== Exercise requirements ==
Replace "Registruotis" with "Prisiregistruoti" in everything from the line containing "Prisijungimo vardas" down to the line containing "Мебель из искусственно", and give those lines again with nothing else changed. Leave out the pictures.

(The input Opens)

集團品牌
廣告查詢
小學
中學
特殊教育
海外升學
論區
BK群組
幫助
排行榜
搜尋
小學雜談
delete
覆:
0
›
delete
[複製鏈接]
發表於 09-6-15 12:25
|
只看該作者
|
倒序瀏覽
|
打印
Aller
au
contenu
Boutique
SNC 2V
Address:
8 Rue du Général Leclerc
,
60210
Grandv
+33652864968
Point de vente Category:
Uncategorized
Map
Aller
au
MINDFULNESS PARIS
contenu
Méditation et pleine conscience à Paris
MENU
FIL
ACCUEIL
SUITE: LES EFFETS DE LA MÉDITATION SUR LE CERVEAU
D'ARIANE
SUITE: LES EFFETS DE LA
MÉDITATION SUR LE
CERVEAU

(The input Closes)
(The input Opens)

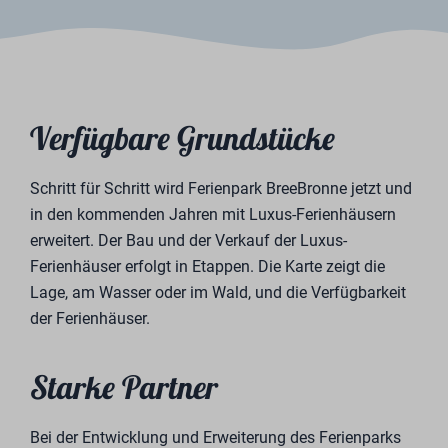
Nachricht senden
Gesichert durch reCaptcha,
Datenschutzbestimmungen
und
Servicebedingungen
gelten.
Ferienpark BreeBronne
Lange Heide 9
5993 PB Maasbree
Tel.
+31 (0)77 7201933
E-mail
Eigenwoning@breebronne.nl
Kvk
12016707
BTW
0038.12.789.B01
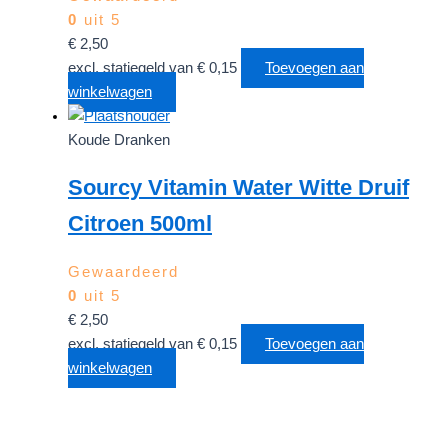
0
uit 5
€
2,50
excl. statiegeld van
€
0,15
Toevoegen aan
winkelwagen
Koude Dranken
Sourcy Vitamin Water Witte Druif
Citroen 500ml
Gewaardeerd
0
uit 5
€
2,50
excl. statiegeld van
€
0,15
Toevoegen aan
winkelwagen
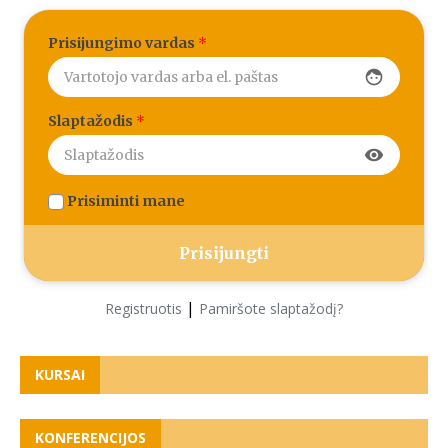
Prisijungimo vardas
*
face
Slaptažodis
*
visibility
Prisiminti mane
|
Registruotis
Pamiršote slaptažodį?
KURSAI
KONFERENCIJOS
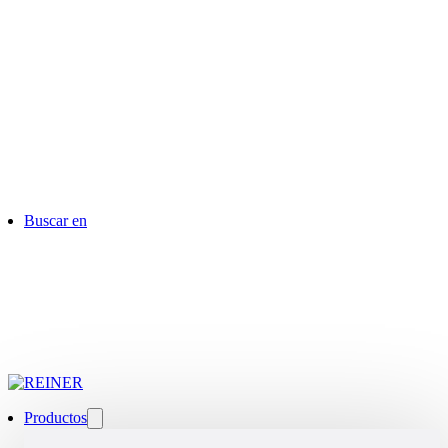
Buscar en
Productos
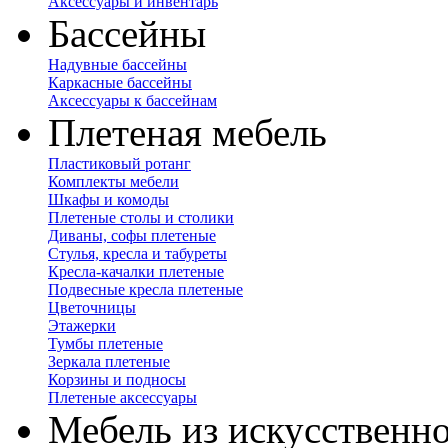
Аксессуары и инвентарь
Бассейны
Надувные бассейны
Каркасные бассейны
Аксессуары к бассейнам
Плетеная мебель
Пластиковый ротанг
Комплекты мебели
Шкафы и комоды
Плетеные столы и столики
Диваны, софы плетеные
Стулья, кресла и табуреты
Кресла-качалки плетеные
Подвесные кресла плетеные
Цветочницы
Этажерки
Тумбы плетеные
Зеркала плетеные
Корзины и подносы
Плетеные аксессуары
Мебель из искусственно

(The input Closes)

== Your solution ==
Prisijungimo vardas
*
face
Slaptažodis
*
visibility
Prisiminti mane
|
Prisiregistruoti
Pamiršote slaptažodį?
KURSAI
KONFERENCIJOS
Buscar en
Productos
Аксессуары и инвентарь
Бассейны
Надувные бассейны
Каркасные бассейны
Аксессуары к бассейнам
Плетеная мебель
Пластиковый ротанг
Комплекты мебели
Шкафы и комоды
Плетеные столы и столики
Диваны, софы плетеные
Стулья, кресла и табуреты
Кресла-качалки плетеные
Подвесные кресла плетеные
Цветочницы
Этажерки
Тумбы плетеные
Зеркала плетеные
Корзины и подносы
Плетеные аксессуары
Мебель из искусственно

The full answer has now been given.